Une colère sourde s'empare de mon esprit. Je vois rouge et, en quelques secondes, le barrage que j'ai pris soin de bâtir depuis plusieurs heures explose. Je perds totalement le contrôle.

— Mais qu'est-ce que tu t'imagines ? m'écrié-je, déversant ce torrent de frustration sur la pauvre brunette. Que je vais abandonner Kalen à son sort ! Il est là, Mei ! Quelque part dans ce cauchemar, et il est peut-être blessé ! Alors, fais demi-tour si c'est ce que tu veux, mais ne me demande pas de te suivre !

— Tu es d'un égoïsme sans nom, Lily ! s'énerve-t-elle en serrant les poings. Sam aussi est là, et peut-être qu'elle aussi est blessée ! Tu veux quoi, qu'on crève tous la gueule ouverte ! Parce que c'est ce qui va arriver si tu t'acharnes ! On a tous quelqu'un à perdre, alors arrête de te prendre pour le centre du monde !
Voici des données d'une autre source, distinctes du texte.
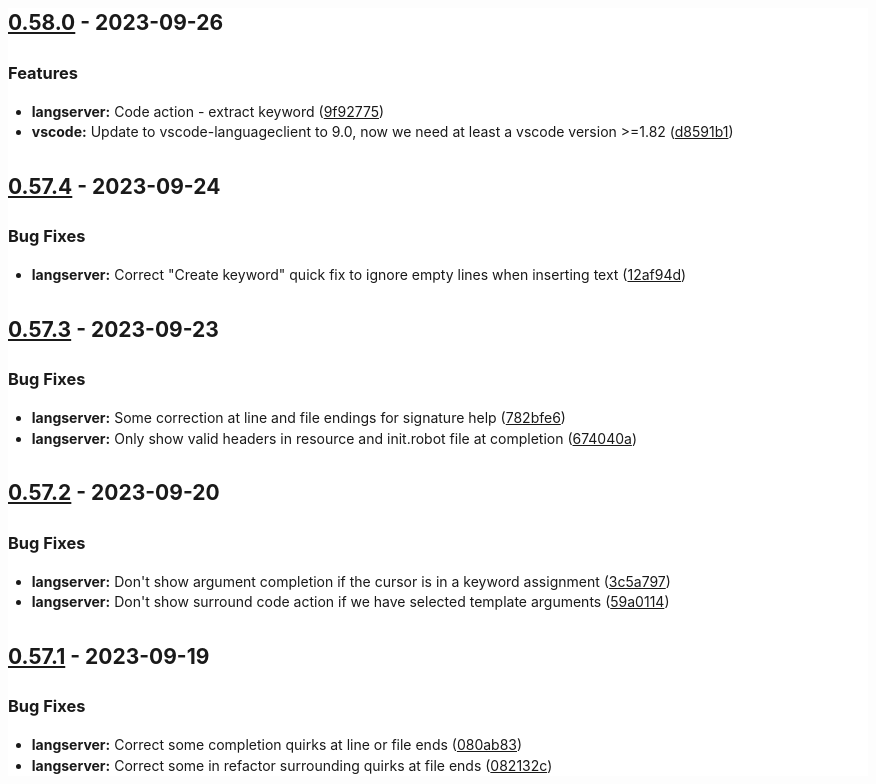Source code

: 

## [0.58.0](https://github.com/d-biehl/robotcode/compare/v0.57.4..v0.58.0) - 2023-09-26

### Features

- **langserver:** Code action - extract keyword ([9f92775](https://github.com/d-biehl/robotcode/commit/9f927752b721d26b8dc7c24434efbe1a5ac9f56a))
- **vscode:** Update to vscode-languageclient to 9.0, now we need at least a vscode version >=1.82 ([d8591b1](https://github.com/d-biehl/robotcode/commit/d8591b1a0199be4c884cfe60e89966ee7a675537))


## [0.57.4](https://github.com/d-biehl/robotcode/compare/v0.57.3..v0.57.4) - 2023-09-24

### Bug Fixes

- **langserver:** Correct "Create keyword" quick fix to ignore empty lines when inserting text ([12af94d](https://github.com/d-biehl/robotcode/commit/12af94d0f551bb3265a13c22e434a12cd817bb49))


## [0.57.3](https://github.com/d-biehl/robotcode/compare/v0.57.2..v0.57.3) - 2023-09-23

### Bug Fixes

- **langserver:** Some correction at line and file endings for signature help ([782bfe6](https://github.com/d-biehl/robotcode/commit/782bfe69b7f0828e4d6f952fe6bbe665de10a1c4))
- **langserver:** Only show valid headers in resource and init.robot file at completion ([674040a](https://github.com/d-biehl/robotcode/commit/674040a4ec0de9d8cf6031796798d7b1a03acfee))


## [0.57.2](https://github.com/d-biehl/robotcode/compare/v0.57.1..v0.57.2) - 2023-09-20

### Bug Fixes

- **langserver:** Don't show argument completion if the cursor is in a keyword assignment ([3c5a797](https://github.com/d-biehl/robotcode/commit/3c5a797c37d4c6a3c06f4d87cdb0d01fe2c98146))
- **langserver:** Don't show surround code action if we have selected template arguments ([59a0114](https://github.com/d-biehl/robotcode/commit/59a01140f8800d5be0caba48e0654dee8de83325))


## [0.57.1](https://github.com/d-biehl/robotcode/compare/v0.57.0..v0.57.1) - 2023-09-19

### Bug Fixes

- **langserver:** Correct some completion quirks at line or file ends ([080ab83](https://github.com/d-biehl/robotcode/commit/080ab83a02ba34cfbae55785813b0ffdf40ceb77))
- **langserver:** Correct some in refactor surrounding quirks at file ends ([082132c](https://github.com/d-biehl/robotcode/commit/082132cc69df4ab0a96fe834426107cc003dfad8))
Je pars dans un rire hystérique, je ne me reconnais plus. Mei continue de me regarder d'un air mauvais.

— Va-t'en ! lui ordonné-je enfin. Tu ne peux pas me comprendre. Tu n'as même pas été foutue d'avouer tes sentiments à Sam. Si tu l'avais fait, elle serait peut-être avec nous à l'heure qu'il est !

— Ferme-la, Lily ! hurle Mei, des larmes plein les yeux.
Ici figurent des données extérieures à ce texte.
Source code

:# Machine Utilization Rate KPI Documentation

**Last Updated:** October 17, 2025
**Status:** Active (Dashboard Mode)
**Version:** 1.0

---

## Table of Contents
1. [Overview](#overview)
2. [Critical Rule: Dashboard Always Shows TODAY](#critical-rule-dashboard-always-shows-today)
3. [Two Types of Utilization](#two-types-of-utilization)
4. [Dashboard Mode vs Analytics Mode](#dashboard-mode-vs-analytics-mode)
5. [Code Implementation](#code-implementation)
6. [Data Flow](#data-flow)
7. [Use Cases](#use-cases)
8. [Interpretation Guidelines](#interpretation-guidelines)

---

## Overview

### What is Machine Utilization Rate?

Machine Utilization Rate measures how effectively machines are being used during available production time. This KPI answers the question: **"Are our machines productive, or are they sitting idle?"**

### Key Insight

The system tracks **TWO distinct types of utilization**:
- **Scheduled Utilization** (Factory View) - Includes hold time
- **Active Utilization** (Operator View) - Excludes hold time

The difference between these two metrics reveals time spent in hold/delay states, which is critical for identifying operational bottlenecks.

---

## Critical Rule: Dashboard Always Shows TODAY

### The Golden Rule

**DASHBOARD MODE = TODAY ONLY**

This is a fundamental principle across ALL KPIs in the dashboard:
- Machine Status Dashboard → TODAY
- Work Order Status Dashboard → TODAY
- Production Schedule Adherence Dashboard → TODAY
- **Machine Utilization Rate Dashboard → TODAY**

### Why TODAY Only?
— Mais c'est trop tard, tu as laissé passer ta chance. Tout ça parce que tu as peur, Mei. Tu n'es qu'une fichue froussarde qui fiche sa vie en l'air ! Tu ne m'entraîneras pas dans ta chute. Je n'ai pas peur de ce que je ressens pour Kalen, je ne l'abandonnerai pas.

— Lily...

— Vis dans le regret, Mei, mais sans moi !

Et je tourne les talons pour me remettre en route. Mes pieds me portent vers Sayan qui me scrute avec intensité. Alors que je le dépasse, j'entends qu'il m'emboîte le pas. Raimundo prend la parole, mais je n'écoute pas. Je me contente de mettre un pied devant l'autre.
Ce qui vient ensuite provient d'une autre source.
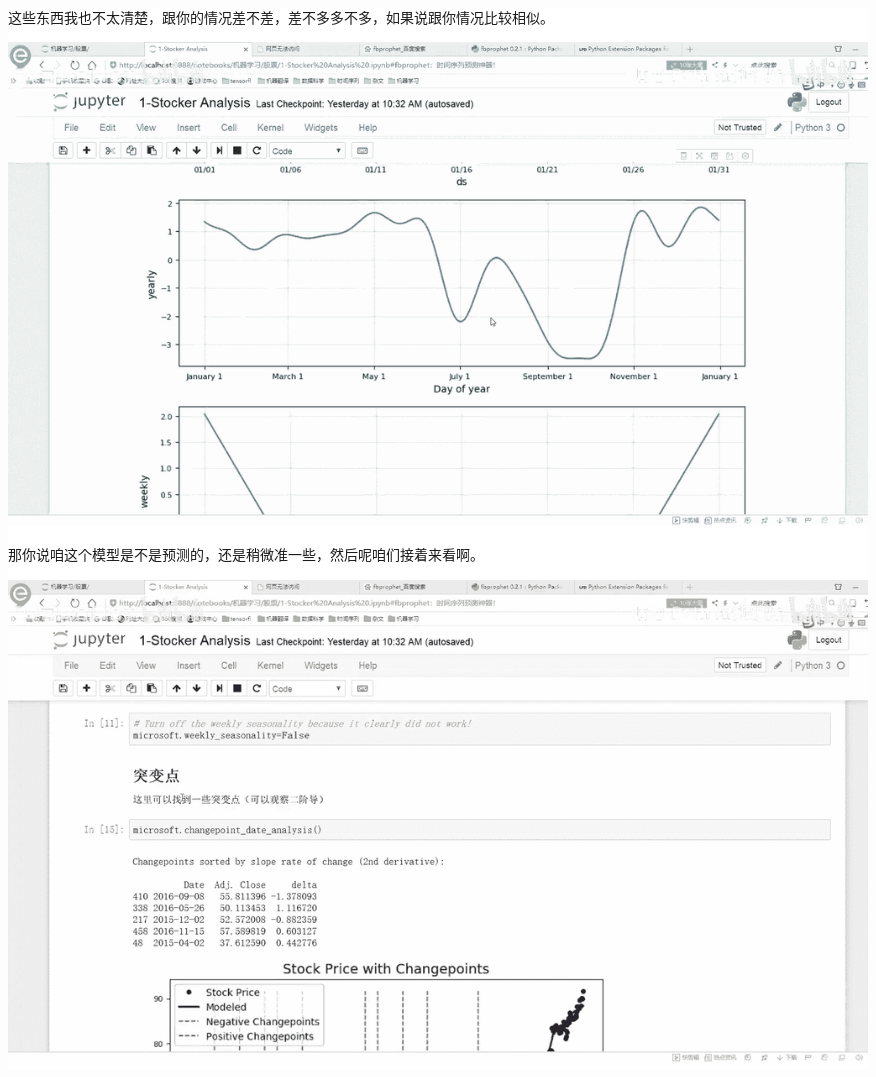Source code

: 这些东西我也不太清楚，跟你的情况差不差，差不多多不多，如果说跟你情况比较相似。

![](img/85b7b447f77a25c9b1f5d4d802072713_85.png)

那你说咱这个模型是不是预测的，还是稍微准一些，然后呢咱们接着来看啊。

![](img/85b7b447f77a25c9b1f5d4d802072713_87.png)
Mei et Raimundo ont fait demi-tour. J'ai mis une bonne dizaine de minutes à m'en rendre compte. Il n'y a plus que Sayan et moi. Mon ami m'a suivi en silence. Nous n'avons plus rien pour aider les blessés, mais là où nous sommes, il n'y a que peu de survivants : selcyns et terriens, unis dans la mort. Les corps sont luisants, les vêtements déchirés, comme si ces malheureux avaient brûlé sur place. Nous trouvons deux autres masques à gaz au sol.

Dans ma tête, je me répète en boucle les paroles blessantes que j'ai osé adresser à Mei. Je n'arrive pas à croire que j'ai pu être si monstrueuse. Je me dégoûte, littéralement. Je suis à vomir. La honte, la peur, la colère, la tristesse, tout se mêle. Je m'immobilise enfin. Mon corps me dit stop. Il fait nuit à présent, et l'obscurité m'engloutit complètement. Je me sens desséchée, vide. Au loin, quelques échanges de tirs persistent, beaucoup plus sporadiques que dans l'après-midi. Les rayons rouges donnent un aspect surnaturel à la situation. C'est même beau, d'un certain côté. Les mains de Sayan se posent sur mes épaules, je ne réagis pas. Il m'attire alors vers lui, toujours sans un mot. Nos regards se trouvent. Le sien est doux, rassurant, exactement ce dont j'ai besoin. Je me laisse aller contre mon ami et me vide de mes larmes, le corps tremblant.